This year’s 134 long-service awardees for 15, 25, 35 and 45 years have a collective 2 460 years of service and represent a storehouse of institutional memory. Leading the pack with 45 years is Robert Samuels, a senior laboratory assistant in the Department of Integrative Biomedical Sciences.
The University of Cape Town (UCT) honoured Samuels and other stalwarts – 10 staff with 35 years, 22 with 25 years, and 101 with 15 years – at the 2018 UCT Awards on 19 November. This special event saw Vice-Chancellor Professor Mamokgethi Phakeng also congratulate recipients of ad hom promotions, the Distinguished Teacher Award and the Alan Pifer Award.
Sporting chance
Sport just happened to be a motivator in Samuels’s decision to join UCT on 12 November 1973. He’d been working in an industrial, shift-driven environment in Ndabeni but the work hours were too restricting for the avid sportsman. He played baseball and rugby, but squash has always been his passion. He still plays in the round robin league at the medical school.
“I came for an interview [at the Department of Medical Biochemistry and Physiology] and started the next day,” he recalled. The medical environment he’d joined presented a new challenge.
“Learning to work in the lab with animals [rats and mice used in the practicals for second-year medical students] was quite an experience for me.”
“Learning to work in the lab with animals [rats and mice used in the practicals for second-year medical students] was quite an experience for me – but I enjoyed every bit of it. Those were good times in the lab.”
He also notes how dress codes have changed over the years. When he joined UCT, students wore collars and ties or dresses and pantyhose to lab sessions, under the obligatory lab coats.
“It was all very professional. Now, students come as they are.” But lab coats are still obligatory.
Early riser
Samuels has always been an early riser – perhaps harking back to his shift days. He’s usually in his Falmouth Building office by 06:00.
“I like to arrive early to plan my day.”
An early start also means he is free to play squash at lunchtime.

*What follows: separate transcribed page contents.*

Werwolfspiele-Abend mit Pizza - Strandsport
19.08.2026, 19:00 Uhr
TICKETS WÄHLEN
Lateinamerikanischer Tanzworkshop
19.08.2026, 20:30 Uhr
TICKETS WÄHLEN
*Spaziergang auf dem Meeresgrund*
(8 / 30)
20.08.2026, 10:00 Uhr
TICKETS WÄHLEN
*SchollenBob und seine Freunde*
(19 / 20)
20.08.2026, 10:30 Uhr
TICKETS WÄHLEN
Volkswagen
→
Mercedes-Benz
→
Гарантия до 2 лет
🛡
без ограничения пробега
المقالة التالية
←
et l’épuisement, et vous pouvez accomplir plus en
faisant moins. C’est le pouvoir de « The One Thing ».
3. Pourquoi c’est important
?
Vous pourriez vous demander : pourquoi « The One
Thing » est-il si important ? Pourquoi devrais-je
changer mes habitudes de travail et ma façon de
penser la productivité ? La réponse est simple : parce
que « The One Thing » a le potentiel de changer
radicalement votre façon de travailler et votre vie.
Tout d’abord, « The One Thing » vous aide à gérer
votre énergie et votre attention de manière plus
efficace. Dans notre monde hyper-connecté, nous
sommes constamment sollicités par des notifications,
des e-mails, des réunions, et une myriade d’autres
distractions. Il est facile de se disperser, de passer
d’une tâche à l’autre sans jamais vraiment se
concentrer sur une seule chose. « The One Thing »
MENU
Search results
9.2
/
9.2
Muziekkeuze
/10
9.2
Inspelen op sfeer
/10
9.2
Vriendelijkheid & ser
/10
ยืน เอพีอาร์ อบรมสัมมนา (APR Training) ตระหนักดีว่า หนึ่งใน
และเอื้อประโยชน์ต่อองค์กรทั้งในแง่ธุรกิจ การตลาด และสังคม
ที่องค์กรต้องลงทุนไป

“You get addicted to playing squash. People say I don’t look my age (64). Then I take out my ID card to show them. It’s my lifestyle. If I’ve had a game, I can go home happy.”
Samuels’s average day provides plenty of variety preparing the labs, glassware and autoclaving material (pressure steam chambers for sterilisation and pasteurisation), and making solutions and media.
When the Faculty of Health Sciences did away with the practical medicals for first- and second-year students in favour of “dry pracs”, Samuels became the assistant in two cancer labs, where he still works: the Blackburn Lab in the Werner Beit Building, and the Leaner and Hendricks Lab in the Falmouth Building.
Memorable characters
He has met and worked with some memorable characters over the years.
“When the heart transplants took place, it was Hamilton Naki,” he said.
“Naki started as a gardener and eventually taught medical students surgical techniques [using pigs]. That was something amazing. We would chat a lot.
“One doctor said, ‘If only Hamilton Naki had papers [qualifications] he could have gone and operated in any big hospital.’ That was because of his knowledge and God-given talent. And now there’s a scholarship named after him. That was quite an eye-opener for us lab assistants.”
There have been many changes in 45 years. People have come and gone, and the faculty has changed shape and size. But the buildings, part of the university’s heritage, have largely retained the same facades, he said. The Wolfson Pavilion now joins the two buildings that make up the Institute of Infectious Disease and Molecular Medicine, modernising the outward face of this part of campus.
But the view, up towards Devil’s Peak, is the same, which makes Samuels happy – though he does miss the wildebeest and quaggas that used to roam the slopes.
Evergreen work ethic
He is firm about the evergreen standards of a good work ethic – and this includes the way people treat one another, regardless of their circumstances. Camaraderie in the workplace is important to him.
“It is all about how we treat each other. I’d always take the lead in getting things done. You can’t wait on someone else to do the work. Take pride in what you do.”
His dream is to have his younger daughter, Tara, study business management at UCT in 2019.
“That will be a highlight for me as I’ve worked here all these years.”
He believes in the benefits of living a balanced life: work, play, family and his church. Samuels is pastor of a New Apostolic Church in Silvertown. He and his wife, Catherine, and their children, Simone, Tara and Kyle, are very active in the church.
With retirement at the end of next year (he turns 65 on 29 April), Robert plans to run a small painting company.
“I’m a very busy person, both at UCT and at home. When I retire there won’t be such a thing as sleeping late. I have a built-in clock; you get up and that’s it. Otherwise you deteriorate. Staying active is important for me.”